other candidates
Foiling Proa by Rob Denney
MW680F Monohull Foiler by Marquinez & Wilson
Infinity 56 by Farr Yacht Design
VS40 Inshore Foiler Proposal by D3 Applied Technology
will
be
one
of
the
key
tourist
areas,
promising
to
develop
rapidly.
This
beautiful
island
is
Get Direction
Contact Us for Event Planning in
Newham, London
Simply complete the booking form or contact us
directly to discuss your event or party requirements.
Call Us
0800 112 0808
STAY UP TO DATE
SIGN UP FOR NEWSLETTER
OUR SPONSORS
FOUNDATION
____________
◆ Prompt ◆
Rewrite the lines of the entries above, changing each "Foiler" to "Hydrofoil" and leaving everything else the same.

◆ Output for this exercise ◆
other candidates
Foiling Proa by Rob Denney
MW680F Monohull Hydrofoil by Marquinez & Wilson
Infinity 56 by Farr Yacht Design
VS40 Inshore Hydrofoil Proposal by D3 Applied Technology
will
be
one
of
the
key
tourist
areas,
promising
to
develop
rapidly.
This
beautiful
island
is
Get Direction
Contact Us for Event Planning in
Newham, London
Simply complete the booking form or contact us
directly to discuss your event or party requirements.
Call Us
0800 112 0808
STAY UP TO DATE
SIGN UP FOR NEWSLETTER
OUR SPONSORS
FOUNDATION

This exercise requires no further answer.